Within the listing below, locate all lines containing the word "Notre". Copy each one.

START TASK INPUT

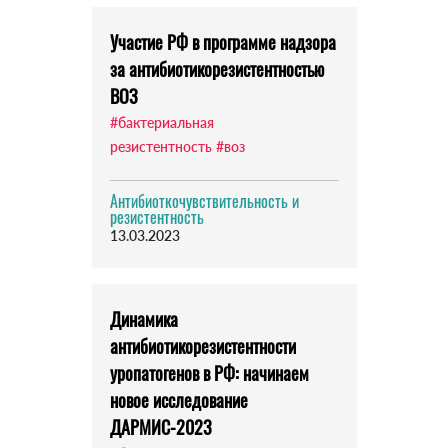
Участие РФ в программе надзора
за антибиотикорезистентностью
ВОЗ
#бактериальная
резистентность
#воз
Антибиоткочувствительность и
резистентность
13.03.2023
Динамика
антибиотикорезистентности
уропатогенов в РФ: начинаем
новое исследование
ДАРМИС-2023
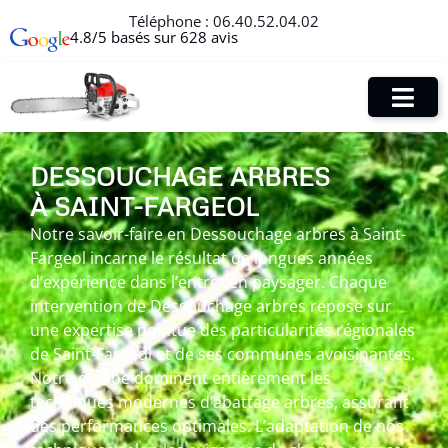
Téléphone :
06.40.52.04.02
4.8/5 basés sur 628 avis
DESSOUCHAGE ARBRES
À SAINT-FARGEOL
Notre savoir-faire en Dessouchage arbres à Saint-
Fargeol incarne le résultat de longues années
d’expérience dans l’entretien paysager. Chaque
intervention de Dessouchage arbres repose sur
une expertise pointue des particularités régionales
de Saint-Fargeol et de ses communes avoisinantes.
Notre équipe dominent entièrement les
techniques modernes d’abattage arbres, assurant
des performances optimales. L’adaptation de nos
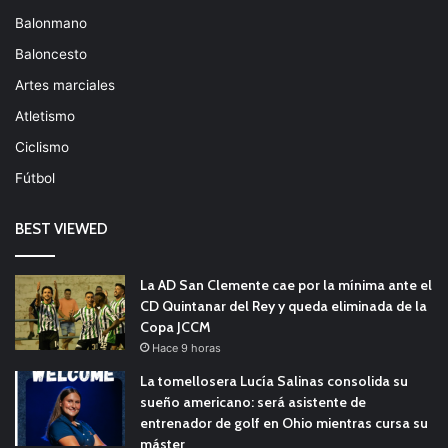
Balonmano
Baloncesto
Artes marciales
Atletismo
Ciclismo
Fútbol
BEST VIEWED
La AD San Clemente cae por la mínima ante el
CD Quintanar del Rey y queda eliminada de la
Copa JCCM
Hace 9 horas
La tomellosera Lucía Salinas consolida su
sueño americano: será asistente de
entrenador de golf en Ohio mientras cursa su
máster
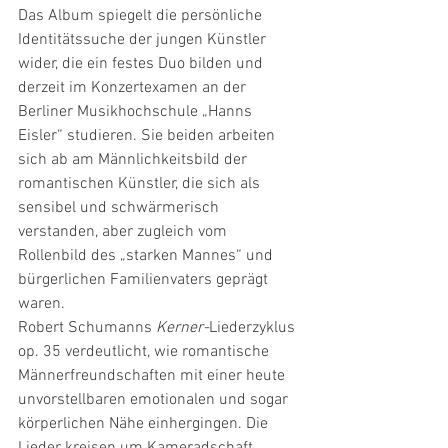
Das Album spiegelt die persönliche 
Identitätssuche der jungen Künstler 
wider, die ein festes Duo bilden und 
derzeit im Konzertexamen an der 
Berliner Musikhochschule „Hanns 
Eisler“ studieren. Sie beiden arbeiten 
sich ab am Männlichkeitsbild der 
romantischen Künstler, die sich als 
sensibel und schwärmerisch 
verstanden, aber zugleich vom 
Rollenbild des „starken Mannes“ und 
bürgerlichen Familienvaters geprägt 
waren.
Robert Schumanns 
Kerner-
Liederzyklus 
op. 35 verdeutlicht, wie romantische 
Männerfreundschaften mit einer heute 
unvorstellbaren emotionalen und sogar 
körperlichen Nähe einhergingen. Die 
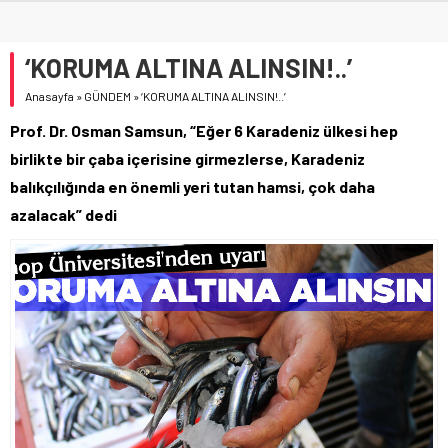
‘KORUMA ALTINA ALINSIN!..’
Anasayfa
»
GÜNDEM
»
‘KORUMA ALTINA ALINSIN!..’
Prof. Dr. Osman Samsun, “Eğer 6 Karadeniz ülkesi hep
birlikte bir çaba içerisine girmezlerse, Karadeniz
balıkçılığında en önemli yeri tutan hamsi, çok daha
azalacak” dedi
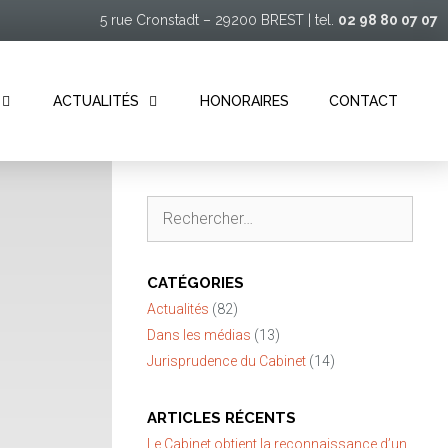
5 rue Cronstadt – 29200 BREST | tel.
02 98 80 07 07
ACTUALITÉS
HONORAIRES
CONTACT
Rechercher :
CATÉGORIES
Actualités
(82)
Dans les médias
(13)
Jurisprudence du Cabinet
(14)
ARTICLES RÉCENTS
Le Cabinet obtient la reconnaissance d’un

END TASK INPUT

*RESULT FOR THIS EXERCISE*.
Notre savoir-faire en Dessouchage arbres à Saint-
Notre équipe dominent entièrement les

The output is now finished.